Claim forms were mentioned. We are listening to the feedback from customers who use the forms. The claim forms for disability living allowance and attendance allowance are designed to enable disabled people to give a full account of the effects of their disability, rather than to cover any specific illness or disability. We do not have specific forms for different illnesses. However, we acknowledge the length of the claim forms and the fact that some of the questions may not always be relevant to each individual's needs or straightforward to answer. We accept that they have been a cause of concern for some disabled people. Consequently, we developed a new style of attendance allowance claim form in 2002, which, after successful evaluation, has been in use nationally since November 2003.
The new version reduced by half the size of the claim pack, and has a simpler style and fewer questions, making it much easier to complete. The form has been designed to enable people to tick the relevant statements from a prompt list provided on it and to tell us briefly, in their own words, the sort of help that they need during the day or night. Following the success of the new AA claim form, we are developing a new, shorter DLA claim form, which we hope to test shortly in the area served by the Glasgow disability benefit centre—unfortunately, not the area of my hon. Friend the Member for Great Yarmouth.
In the few minutes that I have left, I want to consider the permitted work rules that my hon. Friend mentioned at the end of his contribution. We are replacing "therapeutic work" with new permitted work rules. Benefits such as incapacity benefit, severe disablement allowance and income support, which are awarded on the basis of incapacity, are intended for people who are incapacitated by the effects of their condition. Benefit cannot therefore normally be paid to people who work because the basic entitlement condition is not satisfied. However, we recognise that allowing a limited amount of work can help to improve a person's condition, increase their chances of returning to the labour market and help them to achieve lasting paid employment.
Previous rules allowed benefit to continue if work was undertaken on the advice of the claimant's GP and it was confirmed that the work would help to improve, prevent or delay deterioration in the condition that entitled the person to benefit. That was often described as "therapeutic work." As my hon. Friend said, earnings could not exceed a prescribed limit and the work had to be done for less than 16 hours a week on average. However, the therapeutic work rules were of limited use when a person could not demonstrate that a specific job would be beneficial to their medical condition, for example, blindness, paraplegia—or, indeed, ME. They allowed a person to do some paid work on a limited basis only if it satisfied the therapeutic requirement and they applied to a relatively limited number of people on incapacity benefits.

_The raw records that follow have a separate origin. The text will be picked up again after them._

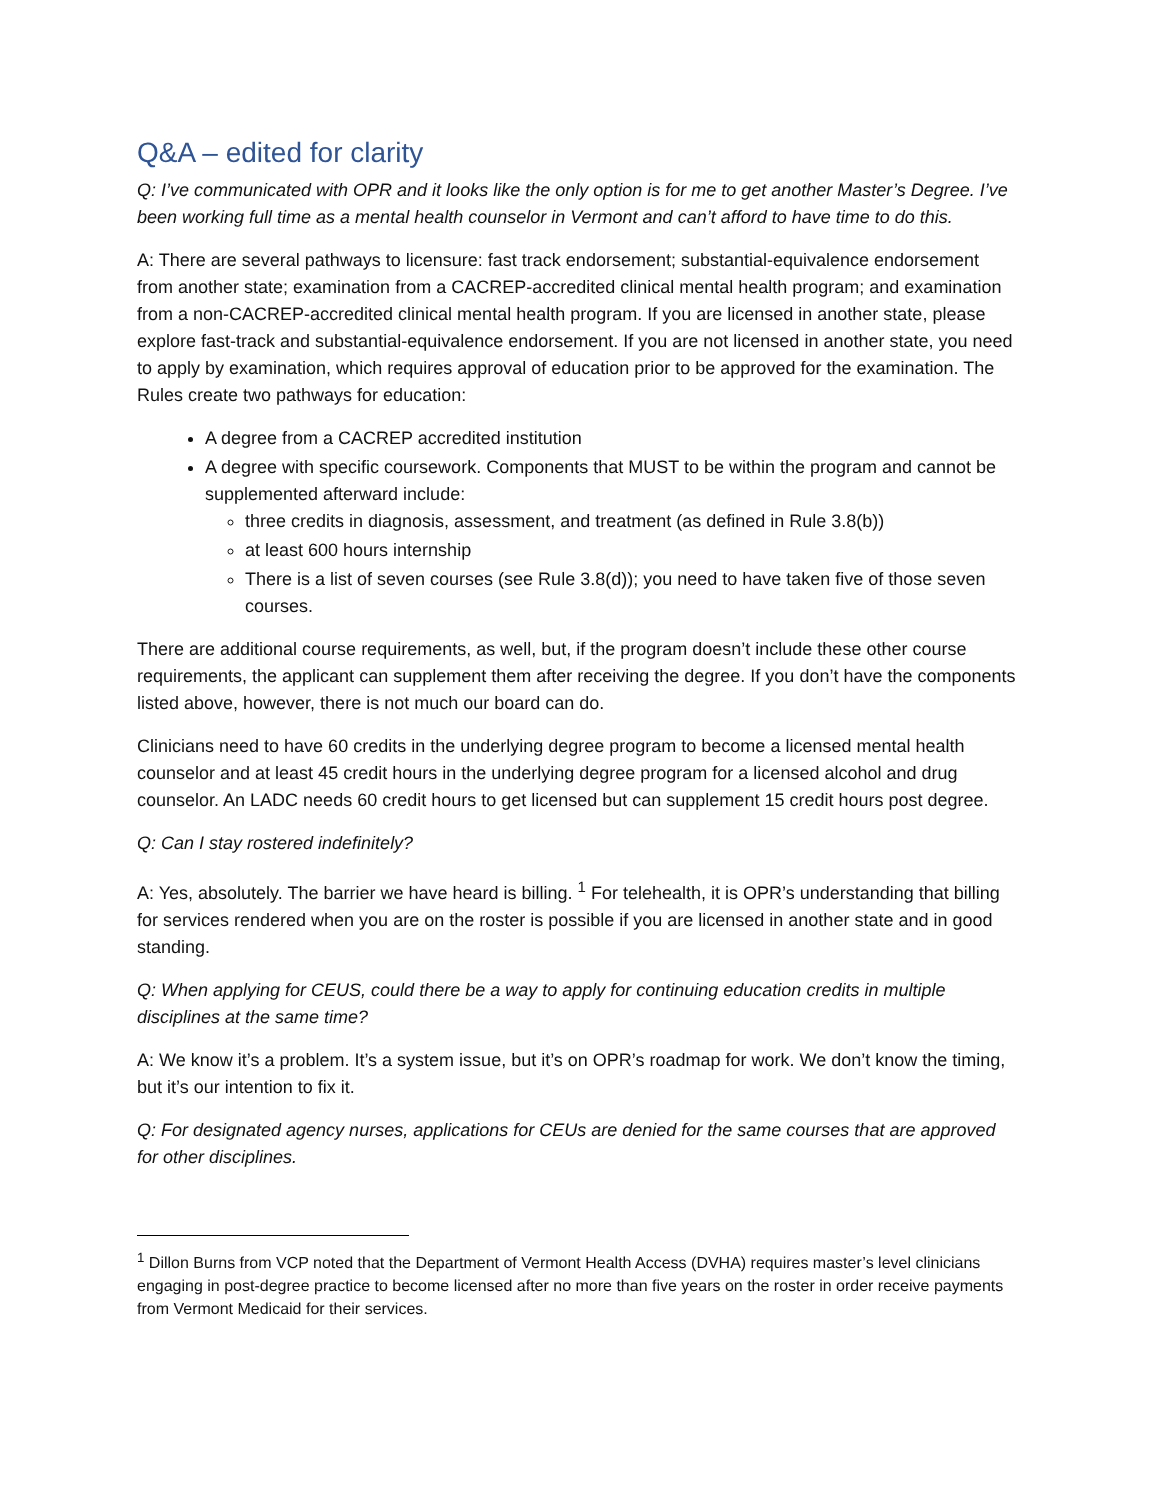Q&A – edited for clarity
Q: I’ve communicated with OPR and it looks like the only option is for me to get another Master’s Degree. I’ve been working full time as a mental health counselor in Vermont and can’t afford to have time to do this.
A: There are several pathways to licensure: fast track endorsement; substantial-equivalence endorsement from another state; examination from a CACREP-accredited clinical mental health program; and examination from a non-CACREP-accredited clinical mental health program. If you are licensed in another state, please explore fast-track and substantial-equivalence endorsement. If you are not licensed in another state, you need to apply by examination, which requires approval of education prior to be approved for the examination. The Rules create two pathways for education:
A degree from a CACREP accredited institution
A degree with specific coursework. Components that MUST to be within the program and cannot be supplemented afterward include:
three credits in diagnosis, assessment, and treatment (as defined in Rule 3.8(b))
at least 600 hours internship
There is a list of seven courses (see Rule 3.8(d)); you need to have taken five of those seven courses.
There are additional course requirements, as well, but, if the program doesn’t include these other course requirements, the applicant can supplement them after receiving the degree. If you don’t have the components listed above, however, there is not much our board can do.
Clinicians need to have 60 credits in the underlying degree program to become a licensed mental health counselor and at least 45 credit hours in the underlying degree program for a licensed alcohol and drug counselor. An LADC needs 60 credit hours to get licensed but can supplement 15 credit hours post degree.
Q: Can I stay rostered indefinitely?
A: Yes, absolutely. The barrier we have heard is billing. <sup>1</sup> For telehealth, it is OPR’s understanding that billing for services rendered when you are on the roster is possible if you are licensed in another state and in good standing.
Q: When applying for CEUS, could there be a way to apply for continuing education credits in multiple disciplines at the same time?
A: We know it’s a problem. It’s a system issue, but it’s on OPR’s roadmap for work. We don’t know the timing, but it’s our intention to fix it.
Q: For designated agency nurses, applications for CEUs are denied for the same courses that are approved for other disciplines.
<sup>1</sup> Dillon Burns from VCP noted that the Department of Vermont Health Access (DVHA) requires master’s level clinicians engaging in post-degree practice to become licensed after no more than five years on the roster in order receive payments from Vermont Medicaid for their services.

Therefore, as part of our commitment to remove the barriers to work for those with a health condition or a disability, we introduced new, more flexible work rules from April 2002. They replaced the therapeutic rules, which my hon. Friend is almost wishing back because he is not satisfied with the replacement. These are what we call the permitted work rules.
The permitted work rules are still at a relatively early stage and are undergoing evaluation by independent researchers. I am sure that my hon. Friend the Under-Secretary will be happy to go into this in greater detail when she meets with my hon. Friend's all-party group very shortly.
Question put and agreed to.
Adjourned accordingly at twenty-one minutes to Eleven o'clock.